El presidente Javier Milei reveló un cambio rotundo en su cotidianeidad dentro de la Quinta de Olivos. En una reciente entrevista con el periodista Andrés Oppenheimer para CNN, el mandatario confesó que ya no reside en el edificio principal de la residencia oficial, sino que se mudó a una estructura mucho más austera: la antigua “casita donde se guardaban las herramientas”.
Esta decisión no es aleatoria, sino que responde a lo que Milei define como su “ideal de vida”. El jefe de Estado explicó que buscó adelantar el equilibrio personal que planea tener una vez que abandone el poder. “Días atrás me pregunté por qué tenía que esperar tanto para construir ese equilibrio si vivo en un lugar que es una quinta de 28 hectáreas. La refaccioné y me fui ahí”, detalló, vinculando esta elección a su falta de interés por el lujo y a su formación espiritual.
El futuro después de la Casa Rosada
El líder de La Libertad Avanza también fue tajante respecto a su futuro en la arena pública. Independientemente de si logra la reelección en 2027 y permanece hasta 2031, o si se retira al finalizar su primer mandato, el Presidente aseguró que su salida será definitiva.
“El día que yo termine esto tengo pensado irme a vivir a un campo, solo con mis perros, y dedicarme a escribir y dar conferencias”, afirmó. Según sus palabras, su admiración por la figura bíblica de Moisés y su acercamiento al judaísmo son los pilares que mantienen su “ego en caja” frente al poder.
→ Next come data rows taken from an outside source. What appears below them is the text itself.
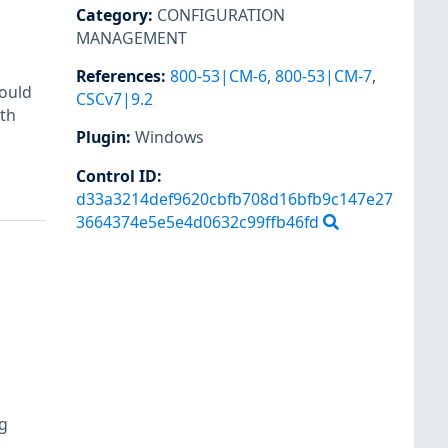
Category
:
CONFIGURATION
MANAGEMENT
References
:
800-53|CM-6
,
800-53|CM-7
,
ould
CSCv7|9.2
th
Plugin
:
Windows
Control ID:
d33a3214def9620cbfb708d16bfb9c147e27
3664374e5e5e4d0632c99ffb46fd
og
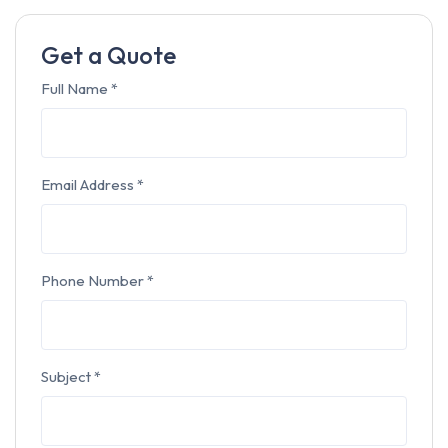
Get a Quote
Full Name
*
Email Address
*
Phone Number
*
Subject
*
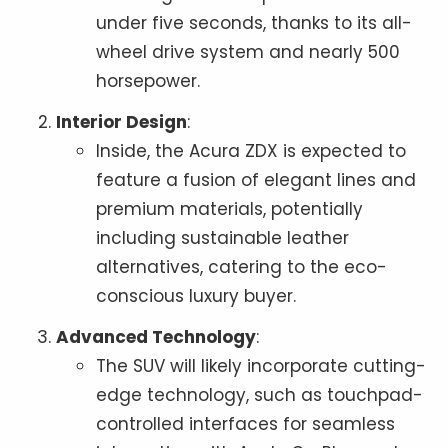
under five seconds, thanks to its all-
wheel drive system and nearly 500
horsepower.
Interior Design
:
Inside, the Acura ZDX is expected to
feature a fusion of elegant lines and
premium materials, potentially
including sustainable leather
alternatives, catering to the eco-
conscious luxury buyer.
Advanced Technology
:
The SUV will likely incorporate cutting-
edge technology, such as touchpad-
controlled interfaces for seamless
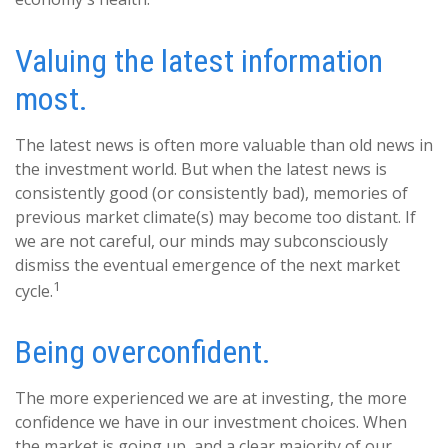
Valuing the latest information
most.
The latest news is often more valuable than old news in
the investment world. But when the latest news is
consistently good (or consistently bad), memories of
previous market climate(s) may become too distant. If
we are not careful, our minds may subconsciously
dismiss the eventual emergence of the next market
1
cycle.
Being overconfident.
The more experienced we are at investing, the more
confidence we have in our investment choices. When
the market is going up, and a clear majority of our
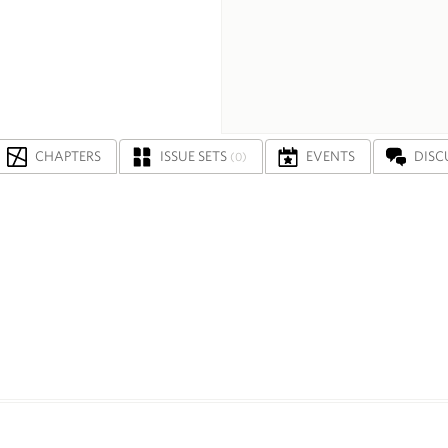
CHAPTERS
ISSUE SETS
EVENTS
DISC
(0)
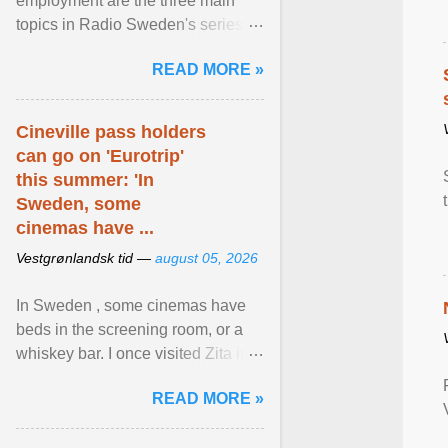
employment are the three main
topics in Radio Sweden's series of
interviews in English with leading
READ MORE »
figures of ... View article...
Cineville pass holders
can go on 'Eurotrip'
this summer: 'In
Sweden, some
cinemas have ...
Vestgrønlandsk tid —
august 05, 2026
In Sweden , some cinemas have
beds in the screening room, or a
whiskey bar. I once visited Zita in
Stockholm, which used to be an
READ MORE »
adult cinema ... View article...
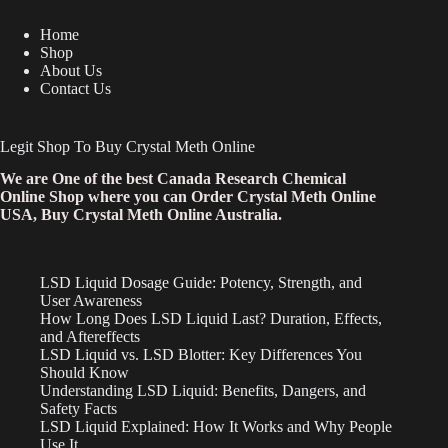
Home
Shop
About Us
Contact Us
Legit Shop To Buy Crystal Meth Online
We are One of the best Canada Research Chemical
Online Shop where you can Order Crystal Meth Online
USA, Buy Crystal Meth Online Australia.
LSD Liquid Dosage Guide: Potency, Strength, and
User Awareness
How Long Does LSD Liquid Last? Duration, Effects,
and Aftereffects
LSD Liquid vs. LSD Blotter: Key Differences You
Should Know
Understanding LSD Liquid: Benefits, Dangers, and
Safety Facts
LSD Liquid Explained: How It Works and Why People
Use It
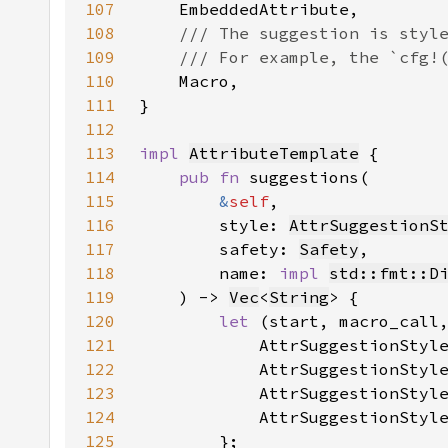
107
108
109
110
111
112
113
impl 
AttributeTemplate
114
pub fn 
115
&
self
116
        style: 
AttrSuggestionS
117
        safety: 
Safety
118
        name: 
impl 
std::fmt::D
119
    ) -> 
Vec
<
String
120
let 
(start, macro_call
121
            AttrSuggestionStyl
122
            AttrSuggestionStyl
123
            AttrSuggestionStyl
124
            AttrSuggestionStyl
125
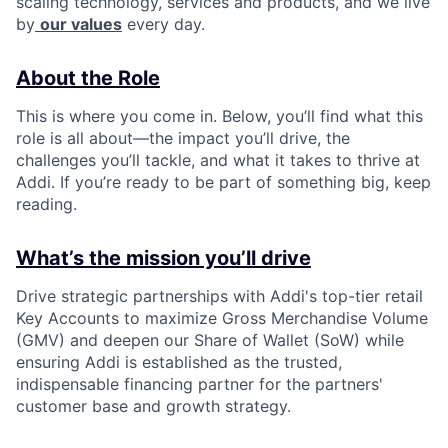
scaling technology, services and products, and we live
by
our values
every day.
About the Role
This is where you come in. Below, you’ll find what this
role is all about—the impact you’ll drive, the
challenges you’ll tackle, and what it takes to thrive at
Addi. If you’re ready to be part of something big, keep
reading.
What’s the mission you’ll drive
Drive strategic partnerships with Addi's top-tier retail
Key Accounts to maximize Gross Merchandise Volume
(GMV) and deepen our Share of Wallet (SoW) while
ensuring Addi is established as the trusted,
indispensable financing partner for the partners'
customer base and growth strategy.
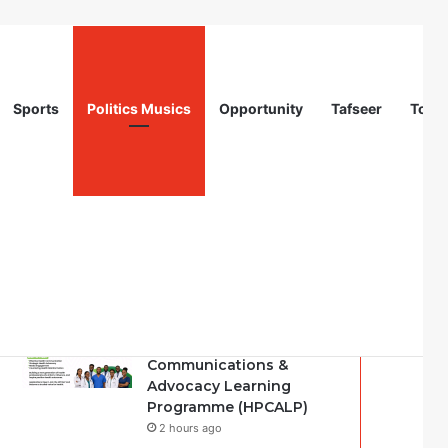
Sports
Politics Musics
Opportunity
Tafseer
Totur
Recent
Popular
Comments
Nigeria Health Watch |
Health Professionals
Communications &
Advocacy Learning
Programme (HPCALP)
2 hours ago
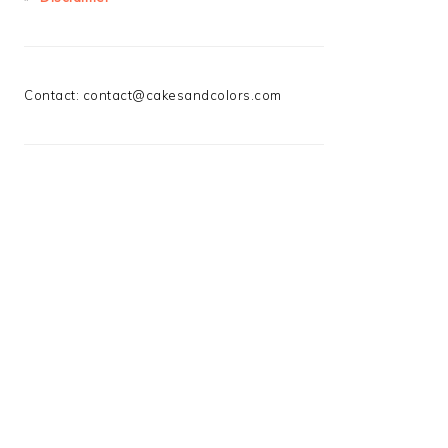
Contact:
contact@cakesandcolors.com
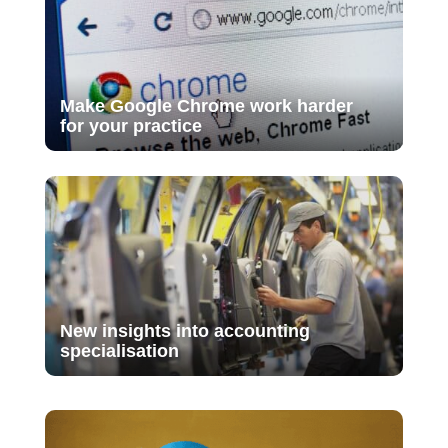
Make Google Chrome work harder
for your practice
New insights into accounting
specialisation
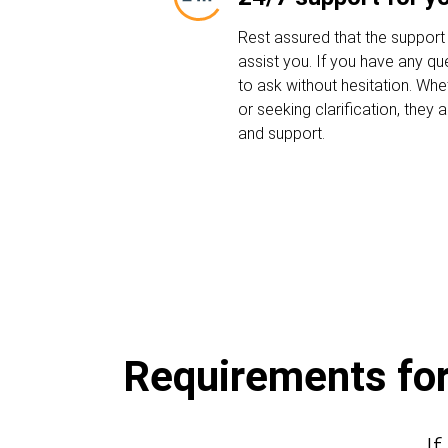
Rest assured that the support
assist you. If you have any que
to ask without hesitation. Whe
or seeking clarification, they
and support.
Requirements for 
If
Uno de los puntos que más atención generó desde su asunción fue el traslado de sus perros: Murray, Milton, Robert y Lucas. Milei recordó que su mudanza a Olivos se retrasó casi un mes debido a la necesidad de construir caniles especiales para sus mastines ingleses, a quienes describió como “excedidos respecto al promedio de la raza”, con pesos que superan los 100 kilos.
El mandatario aclaró que el retraso se debió a que los materiales necesarios para reforzar las paredes de los caniles eran importados. “Como no quiero usar ningún privilegio asociado a mi posición, estaba en la cola esperando que lleguen los materiales”, subrayó. Asimismo, desde el Gobierno se ha enfatizado que todos los gastos derivados del mantenimiento y bienestar de los animales son costeados por el propio Milei y no con fondos del Tesoro Nacional.